### Data extracts
*-*-*

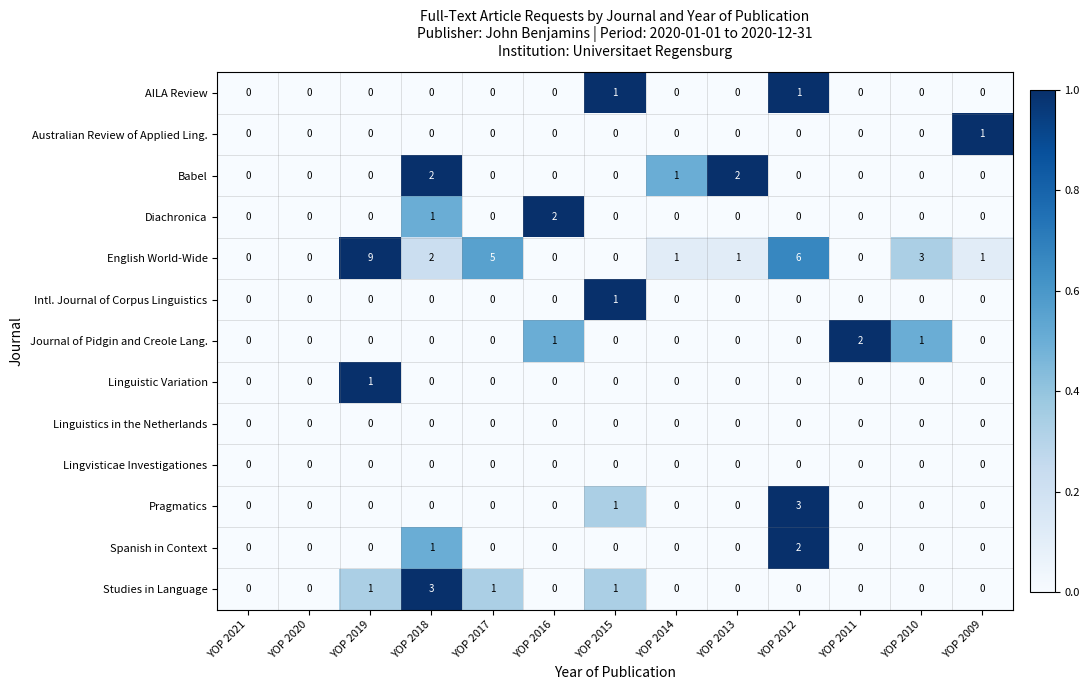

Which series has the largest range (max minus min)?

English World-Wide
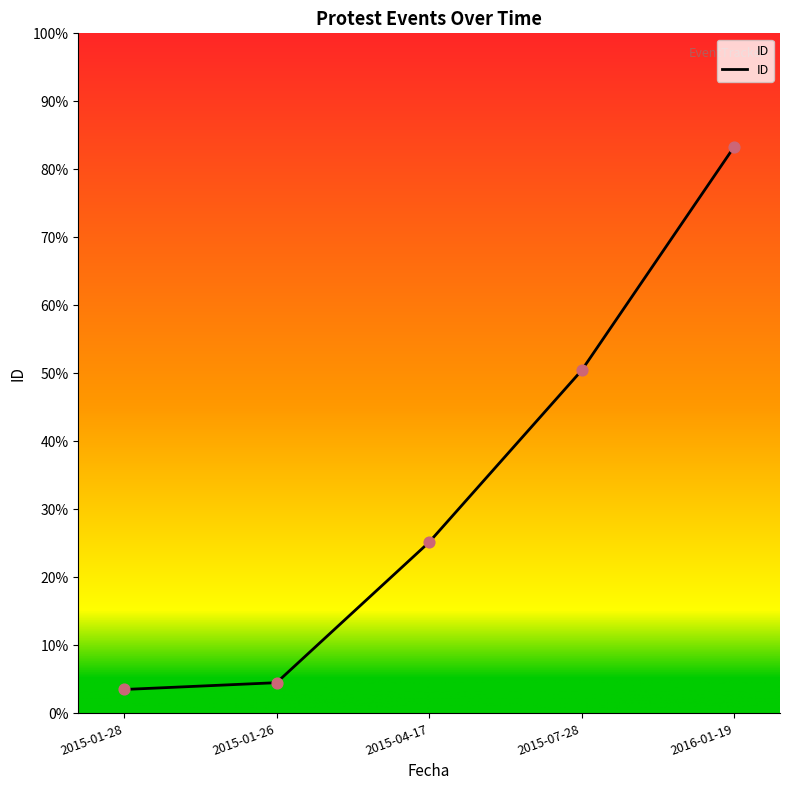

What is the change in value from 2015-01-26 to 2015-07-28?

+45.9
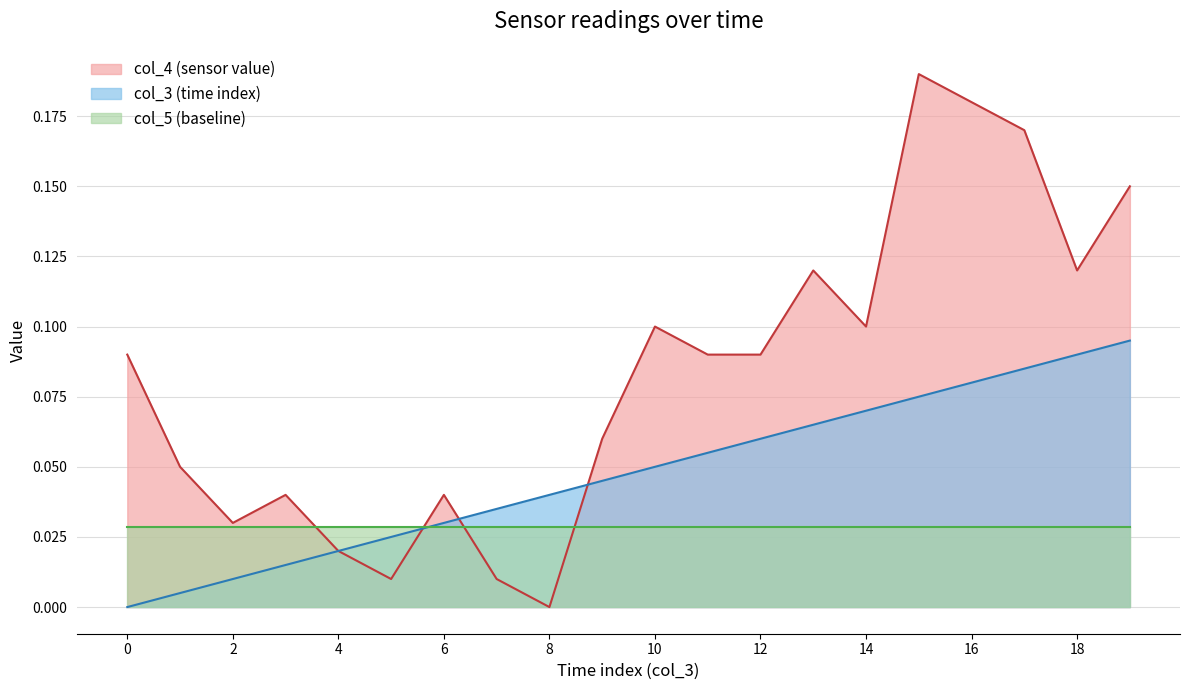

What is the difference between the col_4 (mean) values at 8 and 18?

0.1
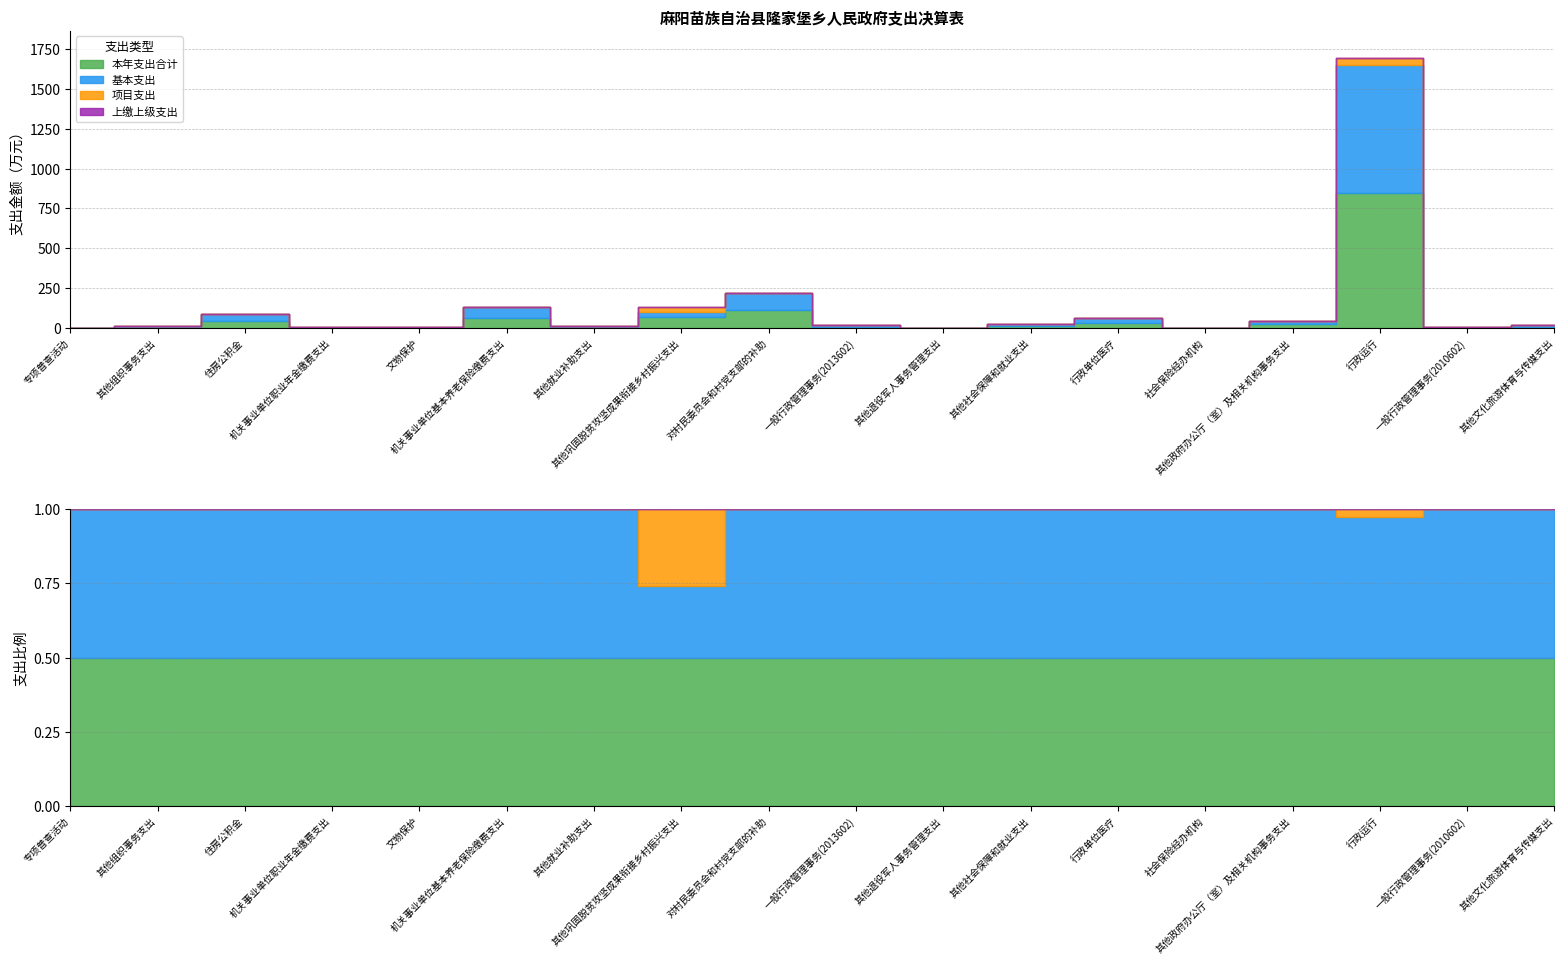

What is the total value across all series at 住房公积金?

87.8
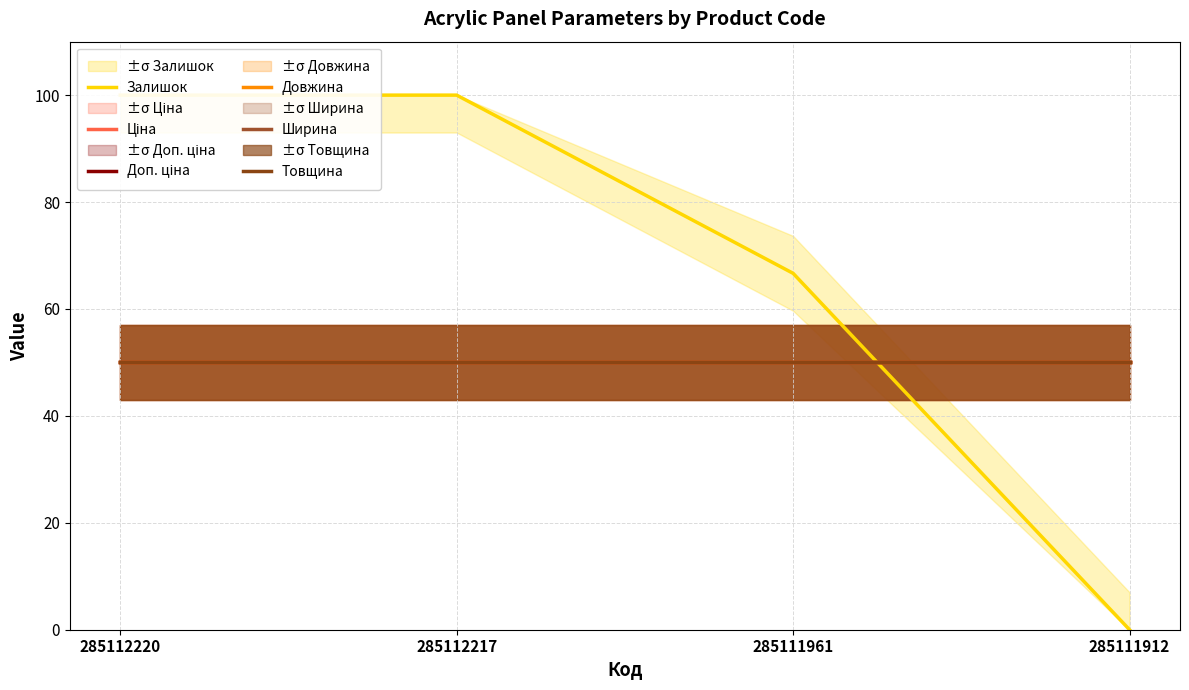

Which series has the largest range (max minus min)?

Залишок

*-*-*

### Task details
Write out all of the data above again with every "series" changed to "line" and nothing else altered. Leave out the pictures.

### Response to the exercise
Which line has the largest range (max minus min)?

English World-Wide

What is the change in value from 2015-01-26 to 2015-07-28?

+45.9

What is the difference between the col_4 (mean) values at 8 and 18?

0.1

What is the total value across all line at 住房公积金?

87.8

Which line has the largest range (max minus min)?

Залишок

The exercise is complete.